"Zeitarbeitsuhren nicht zurückdrehen"

„In Deutschland ist die Flexibilisierung des Arbeitslebens unabdingbar, und Zeitarbeit wird in Zukunft noch wesentlich notwendiger sein als bisher“, betonte jetzt der ehemalige Wirtschaftsminister Wolfgang Clement in einem Interview mit dem Fachmagazin „Lohn+Gehalt“.

Im Gespräch mit Chefredakteur Markus Matt zum Thema „Die Arbeitswelt wird flexibler“ reagierte Clement unter anderem auch auf die Koalitionsvereinbarungen zur Zeitarbeit: „Was ich nicht für gut halte, sind die Gesetzesvorhaben, die jetzt von der großen Koalition auf den Weg gebracht werden sollen.“ Es sei auch eine Begrenzung der Überlassungsdauer auf 18 Monate geplant, was, so Clement, gerade für qualifizierte Jobs ein Problem sei, „weil sie nicht selten über 18 Monate reichen und dies durchaus im Sinne der betroffenen Arbeitnehmer ist“.

Öffnungsklausel

Allerdings sei wohl eine Tariföffnungsklausel vorgesehen, was eine längere Überlassungsdauer auf tariflicher Ebene möglich machen könnte.
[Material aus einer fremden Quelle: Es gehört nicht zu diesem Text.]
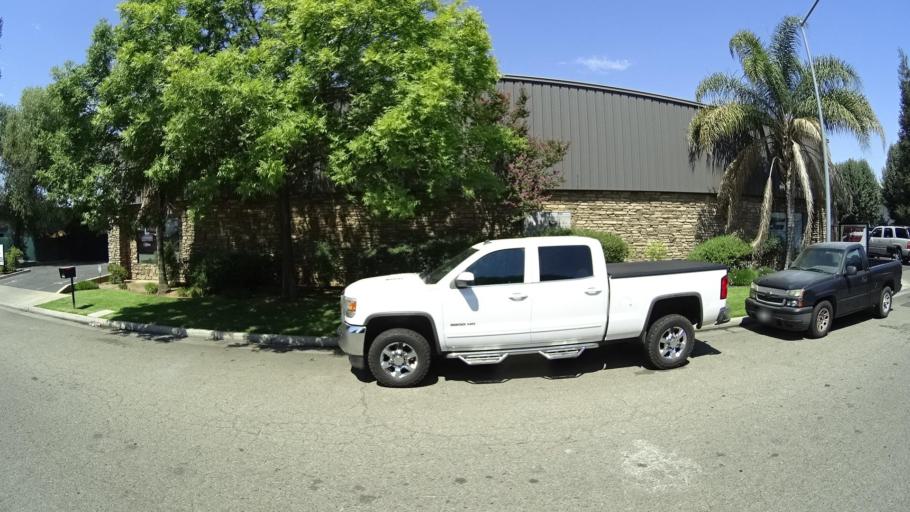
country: US
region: California
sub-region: Fresno County
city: Tarpey Village
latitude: 36.7729
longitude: -119.6857
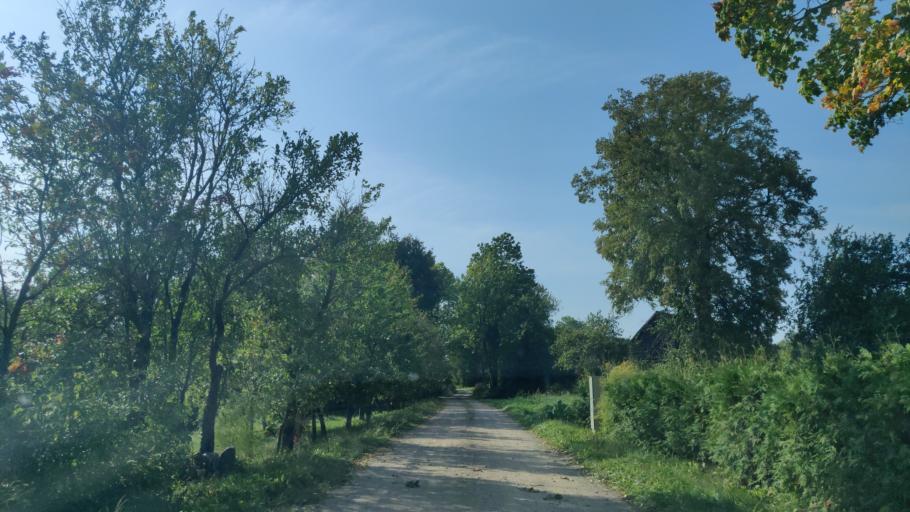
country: LT
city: Sirvintos
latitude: 54.9625
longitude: 24.7850
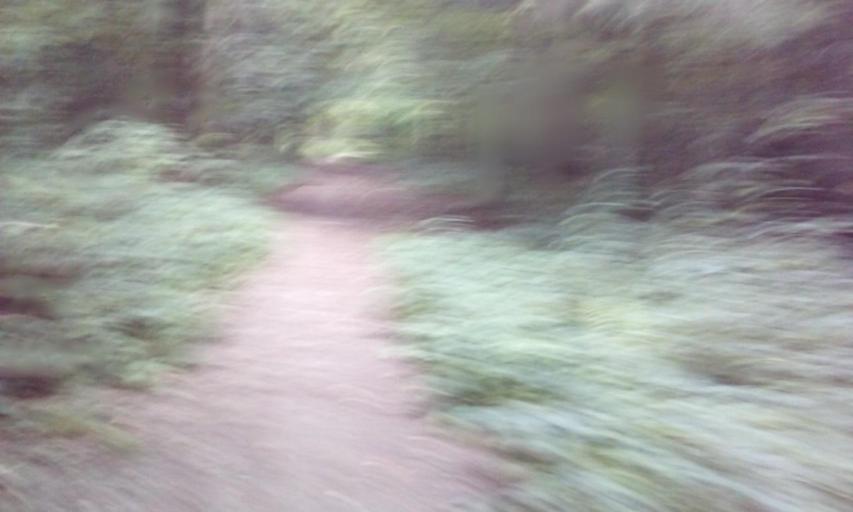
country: RU
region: Moskovskaya
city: Moskovskiy
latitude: 55.5964
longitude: 37.3330
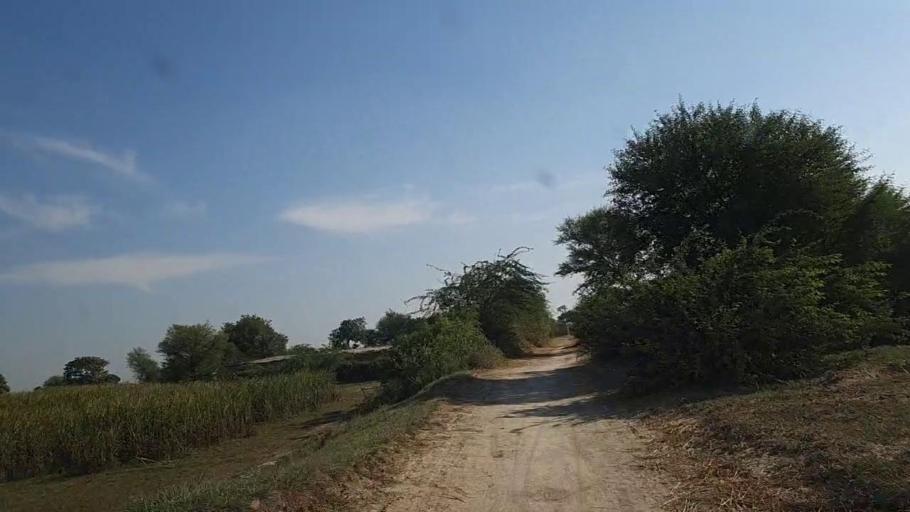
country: PK
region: Sindh
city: Bulri
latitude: 24.8585
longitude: 68.2881
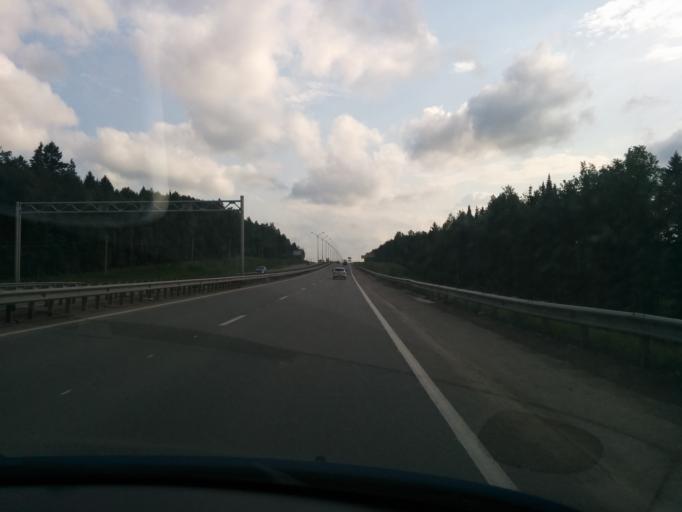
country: RU
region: Perm
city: Ferma
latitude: 58.0098
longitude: 56.3990
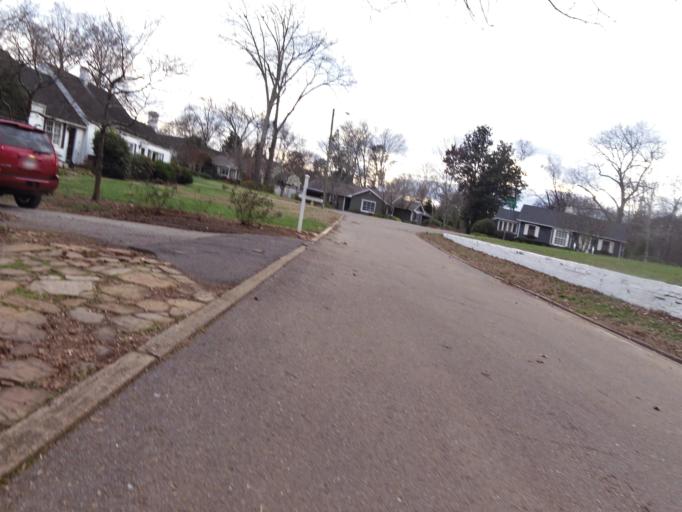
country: US
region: Tennessee
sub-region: Knox County
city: Knoxville
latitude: 35.9332
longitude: -83.9722
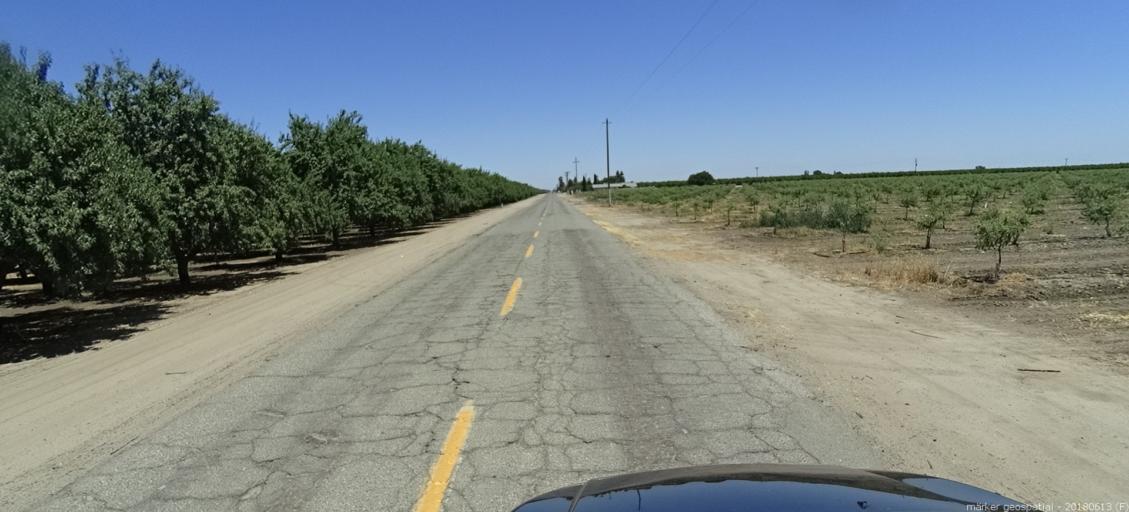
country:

Er hoffe, dass es eine solche Klausel auch tatsächlich gebe: „Denn andernfalls müssten beispielsweise Ingenieure nach 18 Monaten des Einsatzes beim Entleiher zum Zeitarbeitsunternehmen zurückkehren und würden dort weniger Einkommen als zuvor erhalten. Eine solche Begrenzung geht folglich an diesen Realitäten und den Anforderungen des Marktes vorbei“, analysierte Clement die Situation.

 

Equal Pay nach neun Monaten

Clement äußerte sich ebenfalls zur im Koalitionsvertrag definierten Gleichbezahlung von Zeitarbeitnehmerschaft und Stammpersonal nach neun Monaten: „Im Koalitionsvertrag ist vorgesehen, dass dies nach neun Monaten des Einsatzes im Entleihunternehmen gelten soll, und das ist ebenfalls problematisch, denn wir haben ja inzwischen Tarifverträge, die über Zuschläge schrittweise in Richtung Equal Pay gehen, zum Beispiel in der Metall- und in der Chemieindustrie.“ Dort sei vorgesehen, dass Branchentarifzuschläge gezahlt werden, die das Arbeitnehmereinkommen der Zeitarbeitskräfte bis auf Equal Pay angleichen. Das geschehe in tariflich fest vorgesehenen Stufen.

Fachkräftemangel

Clement hält diese Regelung für vernünftiger. Er hoffe, dass es auch in diesem Bereich Tariföffnungsklauseln geben werde, die im Koalitionsvertrag jedoch nicht erwähnt seien. Er halte nichts davon, die Uhren für die Zeitarbeit zurückzudrehen: „Das wäre ökonomisch wie arbeitsmarktpolitisch unvernünftig.“ Die Zahlen in der Zeitarbeit gingen aktuell zurück, denn es herrsche überall Fachkräftemangel – Effekt: „Die Unternehmen gehen immer mehr dazu über, Arbeitnehmer auch dauerhaft einzustellen, um sich im „War for Talents" die besten Leute zu sichern. An dieser Stelle nun, wie geplant, gesetzgeberisch einzugreifen, ist eigentlich hinter der Zeit“, unterstrich Clement. (WLI)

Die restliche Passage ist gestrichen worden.